▶ _Required action 1_
Please list every angle named among the measurements in the text on Andronovo craniometry below.
▶ _Required action 2_
Carry on the text on Andronovo craniometry below, starting after its final sentence.

Early Bronze Age groups—those associated with the Yamnaya and Afanasyevo cultures—were not included because of the chronological gap separating them from Andronovo. In theory, admittedly, descendants of Afanasyevans could have survived in certain areas of Southern Siberia for several centuries and provided a substratum for the Andronovo populations. V.P. Alekseyev (1961) even regarded the Afanasyevans of the Altai as ancestors of all Andronovans, which is hard to accept today. However, the Andronovo (Fedorovka) people of Firsovo XIV and Rudny Altai are indeed indistinguishable from the Afanasyevans of Saldyar in Gorny Altai (Kozintsev, 2009). The similarity is all the more impressive because of territorial proximity of those groups, so one needn’t postulate any migrations. And still, there are no direct indications that descendants of Afanasyevans had survived until the Andronovo age. Also, Afanasyevans are very similar to Catacomb people (Kozintsev, 2009, 2020), so caution must be applied when assessing such parallels.
The trait battery includes 14 principal measurements: cranial length, breadth, and height, minimal frontal breadth, bizygomatic breadth, upper facial height, nasal and orbital height and breadth, naso-malar and zygo-maxillary angles, simotic index, and nasal protrusion angle. Measurements were processed with canonical analysis, Mahalanobis’ distances corrected for sample size ( D2 c ) were calculated, and minimum spanning trees (MST), showing the shortest path between group centroids on the plane generated by two canonical variates, were constructed. The latter method, unlike cluster analysis, is optimal for revealing gradients*. B.A. Kozintsev’s package CANON and Ø. Hammer’s package PAST (version 4.05) were used.
Obviously, being stochastic, the conclusions of this study need to be verified by archaeological and genetic data.

▶ _Stored data_

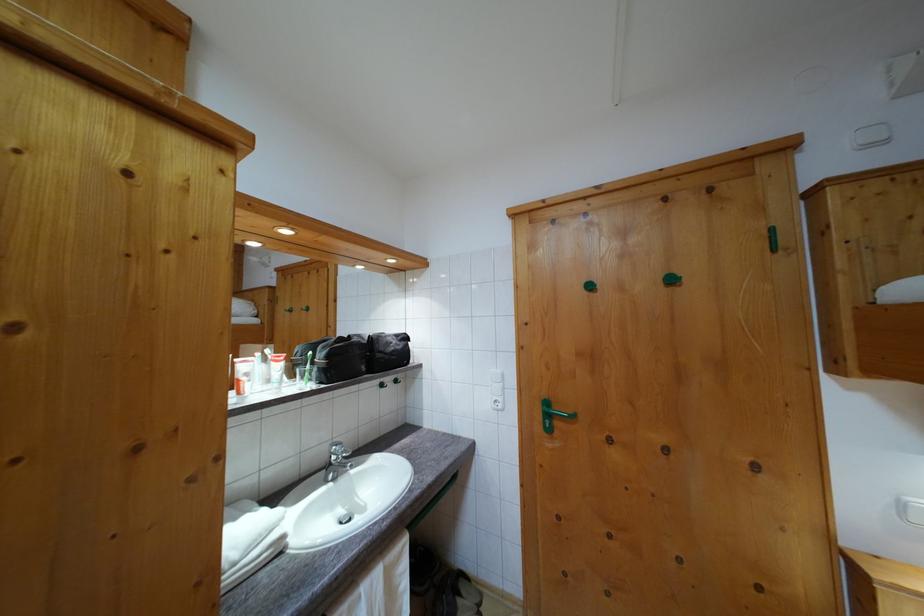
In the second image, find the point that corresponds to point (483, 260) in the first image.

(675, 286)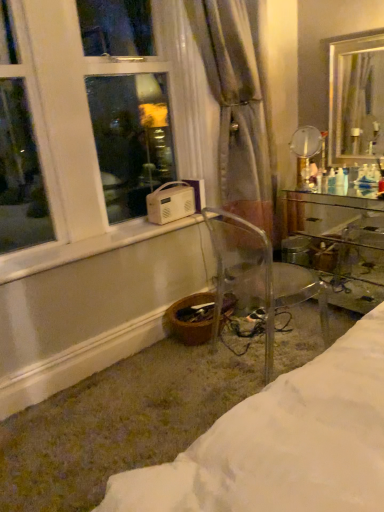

▶ _Exercise answer 1_
naso-malar angle, zygo-maxillary angle, nasal protrusion angle

▶ _Exercise answer 2_
Results
Andronovans versus Eastern European groups of the Middle and transition to the Late Bronze Age. Fig. 1 shows the arrangement of 58 populations included in the principal analysis on the plane of the first two canonical vectors, describing 68 % of the total variation. Close ties between Andronovans and Catacomb people are evident: most Andronovo samples (No. 1, 3–6, and 8–11) are either within the Catacomb cluster, occupying most of the left half of the graph, or close to it. The same applies to the Poltavka and Petrovka samples (No. 35 and 41). Three postCatacomb samples—Babino (No. 36), Lola (No. 37), and Krivaya Luka (No. 38)—differ from all Andronovo and Catacomb ones, except the early Catacomb sample from Kakhovka (No. 16), by being very gracile (typologically “Mediterranean”). The Corded Ware cluster is markedly stretched. Its most gracile group, Fatyanovo (No. 32), is close to the post-Catacomb samples; Abashevo (No. 34) displays a Catacomb-Andronovo tendency; and Balanovo (No. 33) is intermediate. The Sintashta group (No. 40) falls inside the Corded Ware cluster, while being actually closer to certain Catacomb and Yamnaya samples than to those associated with the Corded Ware tradition (see below). Four Andronovo samples (No. 2, 7, 8, and 12) exhibit a shift toward Siberian autochthones (see below). One of them, in which this tendency is relatively weak (No. 8, from the Kuznetsk Basin) is connected with Abashevo-Sintashta (No. 39) by the MST edge.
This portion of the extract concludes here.